Genre: Young Adult Fiction, Paranormal Romance
Published: August 2, 2008 by: Little, Brown and Company
Rating: 3.5/5 stars
Upon her marriage to vampire Edward Cullen, Bella is whisked off on a romantic honeymoon in Brazil. However, when she discovers that she has unexpectedly become pregnant, Bella's life becomes dramatically at risk. As Edward tries to persuade her to save her own life instead of this mysterious fetus, Bella instead decides to carry the half mortal/half vampire being, stunning the entire vampire world and pitting the Volturi and the Cullen's against each other once more.
It's been a while since I last did a Twilight post, and alas, we are at the final book! I was really looking forward to this re-read in particular, because Breaking Dawn is a whirlwind! I feel like so much happens from beginning to end, that the book alone almost feels like an entire series in itself. While this is definitely not a favourite amongst most fans, it did raise a lot of questions for me that I never had before. Also, I didn't hide spoilers because I feel at this point, everybody knows what happens in this series. But for whatever reason, if you don't wanna know details, proceed with caution.
First things first, as my professor pointed out, this book contains so many pro-life/pro-choice undertones. For twelve year old me, these themes went straight over my head! Bella wants to keep carrying her baby even though it is harmful to her, while Edward and most of the other Cullen's want to terminate it. Now, no matter what side of this argument you're on, you cannot deny that these themes are blatantly obvious in the novel. My professor immersed us in essays around the subject and I just can't believe I never realized this when first reading the book. Who says Twilight can't get a little political?
On the controversial side of Breaking Dawn, we have Jacob imprinting on Bella's baby. Imprinting is basically when a werewolf decides that they are soulmates with a girl, no matter the age, and will protect her like a sister until she reaches legal age, at which point they could start a romantic relationship, though it is not required. It sounds pretty gross, because, well, it is.
Jacob as a whole in this book is pretty unlikable, he's whiny and aggressive, however I did like how Meyer wrote his chapters. He does have a lot of sarcastic humour which I enjoyed. And I think it is important to say that Jacob doesn't seem to find Renesmee "attractive" when she is young.
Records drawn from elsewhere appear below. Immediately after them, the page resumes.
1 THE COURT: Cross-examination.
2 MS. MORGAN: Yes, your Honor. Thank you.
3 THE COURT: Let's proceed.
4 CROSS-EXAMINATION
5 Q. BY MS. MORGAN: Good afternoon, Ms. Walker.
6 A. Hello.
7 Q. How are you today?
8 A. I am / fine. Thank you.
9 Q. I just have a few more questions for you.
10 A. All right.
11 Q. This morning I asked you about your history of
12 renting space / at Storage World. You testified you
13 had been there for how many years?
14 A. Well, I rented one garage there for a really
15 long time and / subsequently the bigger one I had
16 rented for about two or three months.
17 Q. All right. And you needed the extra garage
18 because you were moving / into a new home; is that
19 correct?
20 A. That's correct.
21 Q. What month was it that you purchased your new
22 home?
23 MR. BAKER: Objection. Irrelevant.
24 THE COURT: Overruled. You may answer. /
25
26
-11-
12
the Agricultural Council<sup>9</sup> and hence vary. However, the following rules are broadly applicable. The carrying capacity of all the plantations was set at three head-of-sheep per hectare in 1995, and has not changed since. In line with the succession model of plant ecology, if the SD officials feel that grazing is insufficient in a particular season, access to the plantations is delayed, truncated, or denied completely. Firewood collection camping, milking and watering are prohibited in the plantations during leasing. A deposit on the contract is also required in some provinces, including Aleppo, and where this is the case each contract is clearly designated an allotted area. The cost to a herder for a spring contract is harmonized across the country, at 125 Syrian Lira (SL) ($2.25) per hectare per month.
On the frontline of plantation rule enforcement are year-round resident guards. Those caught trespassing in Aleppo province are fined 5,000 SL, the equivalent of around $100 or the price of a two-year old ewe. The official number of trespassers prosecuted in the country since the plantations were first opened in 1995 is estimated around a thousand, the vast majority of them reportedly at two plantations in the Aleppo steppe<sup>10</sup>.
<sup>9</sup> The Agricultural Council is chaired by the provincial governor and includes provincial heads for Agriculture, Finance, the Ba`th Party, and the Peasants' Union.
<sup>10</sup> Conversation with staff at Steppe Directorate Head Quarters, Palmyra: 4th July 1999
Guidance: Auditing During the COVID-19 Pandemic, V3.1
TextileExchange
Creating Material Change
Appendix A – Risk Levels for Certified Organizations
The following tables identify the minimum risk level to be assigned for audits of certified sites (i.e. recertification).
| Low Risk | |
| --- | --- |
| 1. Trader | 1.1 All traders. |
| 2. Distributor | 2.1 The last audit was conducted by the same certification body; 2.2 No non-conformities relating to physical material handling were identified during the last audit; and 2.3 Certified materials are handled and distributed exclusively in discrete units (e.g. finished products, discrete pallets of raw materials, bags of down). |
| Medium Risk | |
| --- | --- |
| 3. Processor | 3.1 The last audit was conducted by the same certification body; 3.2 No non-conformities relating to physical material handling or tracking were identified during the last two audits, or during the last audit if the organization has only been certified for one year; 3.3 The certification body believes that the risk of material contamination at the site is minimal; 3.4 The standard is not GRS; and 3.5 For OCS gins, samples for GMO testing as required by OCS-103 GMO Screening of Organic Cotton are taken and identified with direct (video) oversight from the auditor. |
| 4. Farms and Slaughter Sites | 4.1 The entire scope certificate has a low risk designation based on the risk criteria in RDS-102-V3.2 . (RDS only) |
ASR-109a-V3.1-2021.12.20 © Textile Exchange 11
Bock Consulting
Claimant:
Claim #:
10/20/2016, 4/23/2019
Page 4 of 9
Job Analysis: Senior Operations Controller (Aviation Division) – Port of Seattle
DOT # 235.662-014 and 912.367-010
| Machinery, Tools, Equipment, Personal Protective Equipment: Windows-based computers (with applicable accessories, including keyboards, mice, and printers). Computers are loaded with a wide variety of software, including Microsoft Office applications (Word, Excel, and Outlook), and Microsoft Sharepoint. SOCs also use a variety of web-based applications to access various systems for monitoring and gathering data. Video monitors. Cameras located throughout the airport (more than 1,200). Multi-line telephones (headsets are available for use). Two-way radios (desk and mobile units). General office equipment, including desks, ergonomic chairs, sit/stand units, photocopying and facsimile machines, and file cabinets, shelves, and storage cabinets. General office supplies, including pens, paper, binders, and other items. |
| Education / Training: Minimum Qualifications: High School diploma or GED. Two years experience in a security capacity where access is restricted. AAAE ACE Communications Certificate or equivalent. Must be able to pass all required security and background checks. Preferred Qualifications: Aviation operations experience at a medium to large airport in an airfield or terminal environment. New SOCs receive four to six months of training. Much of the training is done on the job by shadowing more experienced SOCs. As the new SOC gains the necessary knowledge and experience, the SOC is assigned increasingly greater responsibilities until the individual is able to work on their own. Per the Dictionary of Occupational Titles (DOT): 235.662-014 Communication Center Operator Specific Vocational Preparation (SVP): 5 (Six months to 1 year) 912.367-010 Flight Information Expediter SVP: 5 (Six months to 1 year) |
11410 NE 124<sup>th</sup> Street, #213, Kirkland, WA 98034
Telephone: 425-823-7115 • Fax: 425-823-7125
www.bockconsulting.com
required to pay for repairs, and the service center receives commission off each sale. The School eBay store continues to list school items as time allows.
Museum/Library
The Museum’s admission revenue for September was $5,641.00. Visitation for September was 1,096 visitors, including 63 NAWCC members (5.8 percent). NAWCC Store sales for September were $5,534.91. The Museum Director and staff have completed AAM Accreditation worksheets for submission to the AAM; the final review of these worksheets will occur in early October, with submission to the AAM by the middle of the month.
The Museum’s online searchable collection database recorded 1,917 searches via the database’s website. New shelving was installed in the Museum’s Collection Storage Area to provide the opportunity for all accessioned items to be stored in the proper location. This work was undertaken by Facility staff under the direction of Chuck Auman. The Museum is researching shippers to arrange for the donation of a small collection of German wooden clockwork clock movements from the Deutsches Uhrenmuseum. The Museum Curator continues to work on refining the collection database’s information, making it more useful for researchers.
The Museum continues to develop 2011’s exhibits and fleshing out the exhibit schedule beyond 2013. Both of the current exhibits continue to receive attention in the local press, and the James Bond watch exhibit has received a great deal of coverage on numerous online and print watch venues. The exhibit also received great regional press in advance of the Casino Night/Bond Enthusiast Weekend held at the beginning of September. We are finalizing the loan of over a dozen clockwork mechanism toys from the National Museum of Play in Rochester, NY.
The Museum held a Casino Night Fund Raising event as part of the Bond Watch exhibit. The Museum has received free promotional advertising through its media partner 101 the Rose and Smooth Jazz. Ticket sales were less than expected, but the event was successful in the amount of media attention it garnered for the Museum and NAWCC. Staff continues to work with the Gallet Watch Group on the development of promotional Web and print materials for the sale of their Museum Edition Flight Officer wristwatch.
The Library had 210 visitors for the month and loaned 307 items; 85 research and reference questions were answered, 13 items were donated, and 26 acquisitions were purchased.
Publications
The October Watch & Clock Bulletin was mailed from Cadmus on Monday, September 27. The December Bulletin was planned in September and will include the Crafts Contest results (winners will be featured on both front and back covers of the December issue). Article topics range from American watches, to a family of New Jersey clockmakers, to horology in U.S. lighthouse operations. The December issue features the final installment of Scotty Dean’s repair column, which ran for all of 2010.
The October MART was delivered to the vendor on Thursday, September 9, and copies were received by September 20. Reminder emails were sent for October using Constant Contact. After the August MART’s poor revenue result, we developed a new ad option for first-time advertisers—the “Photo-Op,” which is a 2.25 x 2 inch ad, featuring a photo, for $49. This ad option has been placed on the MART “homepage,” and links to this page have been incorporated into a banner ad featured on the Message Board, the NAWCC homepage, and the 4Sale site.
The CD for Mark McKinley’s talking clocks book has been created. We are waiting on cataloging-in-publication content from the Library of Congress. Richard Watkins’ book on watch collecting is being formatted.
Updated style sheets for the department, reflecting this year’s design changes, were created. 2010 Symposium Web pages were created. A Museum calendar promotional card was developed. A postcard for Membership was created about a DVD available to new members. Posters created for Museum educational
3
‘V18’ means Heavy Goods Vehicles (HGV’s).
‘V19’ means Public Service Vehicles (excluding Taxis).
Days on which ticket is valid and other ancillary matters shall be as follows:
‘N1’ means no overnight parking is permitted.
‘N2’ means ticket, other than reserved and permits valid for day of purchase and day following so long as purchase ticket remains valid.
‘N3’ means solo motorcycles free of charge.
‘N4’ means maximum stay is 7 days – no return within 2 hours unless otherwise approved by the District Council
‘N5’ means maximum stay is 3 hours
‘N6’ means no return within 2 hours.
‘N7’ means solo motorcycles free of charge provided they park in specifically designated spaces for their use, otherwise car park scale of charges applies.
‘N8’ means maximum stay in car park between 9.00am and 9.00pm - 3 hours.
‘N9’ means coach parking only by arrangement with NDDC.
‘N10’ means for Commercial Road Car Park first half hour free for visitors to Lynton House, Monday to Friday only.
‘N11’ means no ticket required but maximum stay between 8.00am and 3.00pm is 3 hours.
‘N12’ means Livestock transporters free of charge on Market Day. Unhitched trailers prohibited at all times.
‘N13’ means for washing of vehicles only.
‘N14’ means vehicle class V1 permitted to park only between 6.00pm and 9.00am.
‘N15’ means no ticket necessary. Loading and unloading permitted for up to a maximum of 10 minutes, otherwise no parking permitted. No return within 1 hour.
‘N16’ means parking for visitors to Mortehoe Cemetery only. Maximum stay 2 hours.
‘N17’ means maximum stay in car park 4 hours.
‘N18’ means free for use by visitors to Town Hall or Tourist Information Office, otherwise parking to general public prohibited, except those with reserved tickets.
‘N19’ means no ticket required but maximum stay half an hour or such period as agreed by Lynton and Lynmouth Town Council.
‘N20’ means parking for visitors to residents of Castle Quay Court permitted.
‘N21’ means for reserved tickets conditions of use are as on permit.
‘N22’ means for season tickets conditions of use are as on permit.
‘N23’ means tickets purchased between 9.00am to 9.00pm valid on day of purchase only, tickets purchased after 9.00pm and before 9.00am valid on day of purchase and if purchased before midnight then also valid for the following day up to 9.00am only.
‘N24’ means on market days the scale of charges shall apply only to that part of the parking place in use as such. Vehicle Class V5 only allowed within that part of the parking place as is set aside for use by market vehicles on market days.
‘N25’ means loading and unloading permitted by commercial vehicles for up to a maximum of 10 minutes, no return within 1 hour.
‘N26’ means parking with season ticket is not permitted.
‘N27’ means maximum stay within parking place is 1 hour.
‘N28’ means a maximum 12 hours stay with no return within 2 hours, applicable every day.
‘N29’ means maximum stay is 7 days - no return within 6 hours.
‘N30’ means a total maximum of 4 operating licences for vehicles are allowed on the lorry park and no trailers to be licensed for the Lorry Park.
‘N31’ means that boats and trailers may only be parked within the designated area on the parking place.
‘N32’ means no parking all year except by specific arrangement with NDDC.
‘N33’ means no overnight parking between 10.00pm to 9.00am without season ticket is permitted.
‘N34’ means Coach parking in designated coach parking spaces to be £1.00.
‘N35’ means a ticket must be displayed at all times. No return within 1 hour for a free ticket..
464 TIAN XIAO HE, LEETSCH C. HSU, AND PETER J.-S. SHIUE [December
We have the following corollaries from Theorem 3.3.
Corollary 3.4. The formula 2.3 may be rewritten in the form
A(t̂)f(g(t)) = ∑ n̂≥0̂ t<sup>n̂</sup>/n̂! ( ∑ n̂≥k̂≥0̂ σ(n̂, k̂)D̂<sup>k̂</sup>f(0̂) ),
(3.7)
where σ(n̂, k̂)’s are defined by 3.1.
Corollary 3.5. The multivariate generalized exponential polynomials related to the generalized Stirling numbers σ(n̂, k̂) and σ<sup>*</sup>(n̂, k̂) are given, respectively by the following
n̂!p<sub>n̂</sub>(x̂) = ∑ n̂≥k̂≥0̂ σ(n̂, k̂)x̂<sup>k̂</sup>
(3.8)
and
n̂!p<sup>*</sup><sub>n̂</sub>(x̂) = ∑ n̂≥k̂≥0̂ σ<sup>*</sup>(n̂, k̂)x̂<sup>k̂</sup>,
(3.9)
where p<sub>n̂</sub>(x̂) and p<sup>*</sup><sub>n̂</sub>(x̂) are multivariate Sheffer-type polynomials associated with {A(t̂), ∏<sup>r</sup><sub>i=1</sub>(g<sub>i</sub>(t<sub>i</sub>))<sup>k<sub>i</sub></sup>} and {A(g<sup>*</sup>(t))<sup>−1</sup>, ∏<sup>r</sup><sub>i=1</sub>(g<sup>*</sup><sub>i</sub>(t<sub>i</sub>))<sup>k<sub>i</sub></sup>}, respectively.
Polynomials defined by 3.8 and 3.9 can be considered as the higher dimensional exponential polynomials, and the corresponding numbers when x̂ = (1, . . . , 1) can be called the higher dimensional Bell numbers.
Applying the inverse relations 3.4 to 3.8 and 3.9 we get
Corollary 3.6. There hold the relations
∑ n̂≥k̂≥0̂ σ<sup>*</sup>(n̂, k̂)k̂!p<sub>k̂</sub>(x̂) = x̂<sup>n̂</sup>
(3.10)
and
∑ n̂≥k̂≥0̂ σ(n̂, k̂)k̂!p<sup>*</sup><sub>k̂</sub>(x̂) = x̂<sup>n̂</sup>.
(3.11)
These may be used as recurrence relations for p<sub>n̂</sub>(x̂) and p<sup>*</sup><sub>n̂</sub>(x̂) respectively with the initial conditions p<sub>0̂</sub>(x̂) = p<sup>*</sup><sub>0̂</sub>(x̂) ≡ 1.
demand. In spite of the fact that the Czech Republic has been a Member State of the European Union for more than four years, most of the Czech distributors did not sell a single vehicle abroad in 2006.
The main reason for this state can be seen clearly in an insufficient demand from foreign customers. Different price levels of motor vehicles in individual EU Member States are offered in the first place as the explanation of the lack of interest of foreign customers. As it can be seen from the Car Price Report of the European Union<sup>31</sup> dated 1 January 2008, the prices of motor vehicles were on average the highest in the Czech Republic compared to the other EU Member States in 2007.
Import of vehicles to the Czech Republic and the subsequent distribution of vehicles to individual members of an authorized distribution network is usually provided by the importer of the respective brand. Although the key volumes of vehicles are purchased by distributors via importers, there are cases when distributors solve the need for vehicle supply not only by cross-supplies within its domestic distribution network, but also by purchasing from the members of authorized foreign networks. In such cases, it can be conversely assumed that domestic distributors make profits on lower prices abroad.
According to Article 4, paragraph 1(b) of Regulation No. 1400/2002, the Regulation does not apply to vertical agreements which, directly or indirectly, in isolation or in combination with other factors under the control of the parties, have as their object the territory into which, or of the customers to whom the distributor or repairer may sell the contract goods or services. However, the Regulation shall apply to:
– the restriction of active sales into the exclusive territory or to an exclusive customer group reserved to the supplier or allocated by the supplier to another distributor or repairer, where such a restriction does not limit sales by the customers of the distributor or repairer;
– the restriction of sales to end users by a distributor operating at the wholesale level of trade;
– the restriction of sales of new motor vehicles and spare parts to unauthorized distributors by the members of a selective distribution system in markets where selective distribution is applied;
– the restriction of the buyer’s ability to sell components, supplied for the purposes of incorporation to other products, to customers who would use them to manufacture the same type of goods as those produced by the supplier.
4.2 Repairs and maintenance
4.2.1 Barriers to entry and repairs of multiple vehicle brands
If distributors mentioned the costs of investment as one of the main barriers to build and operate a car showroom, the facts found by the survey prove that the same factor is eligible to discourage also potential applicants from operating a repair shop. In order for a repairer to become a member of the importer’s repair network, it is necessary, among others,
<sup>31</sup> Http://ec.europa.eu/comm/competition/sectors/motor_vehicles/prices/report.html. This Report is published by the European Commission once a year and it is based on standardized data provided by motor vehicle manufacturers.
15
Meyer describes it more of a gut feeling that he needs to be in her life in some way. I still shudder at the thought, but I think you really need to read the book and get a whole sense of the process of imprinting to really form an opinion.
I found this book a unnecessarily long. A lot of stuff happens, for example I haven't even mentioned Bella's long-awaited transition into vampire form. It was as graphic as I remember it being, but I do think that Bella was destined to be a vampire. Overall, I am ok with how the novel ended. I wished there was more drama with the Volturi in the end, however, all the characters seem to end up happy and most importantly, my favourite character Seth was protected. But, because it was so long, I found myself forgetting that things actually happened in the novel. Bella and Edward's wedding seemed pretty insignificant by the end. I guess it was an entertaining, melodramatic book, but it did take up a lot of my time.
So some overall thoughts on this whole Twilight re-read experience:
I LOVED it. It was so fun looking at Twilight from a scholarly perspective. I learnt things I never even considered when first reading the novel, and I do think I have a new appreciation for the series. Whether Meyer knew it or not, she wrote a series that has given English, sociology, and gender scholars stuff talk about for years to come.
Have you read Breaking Dawn? What did you think?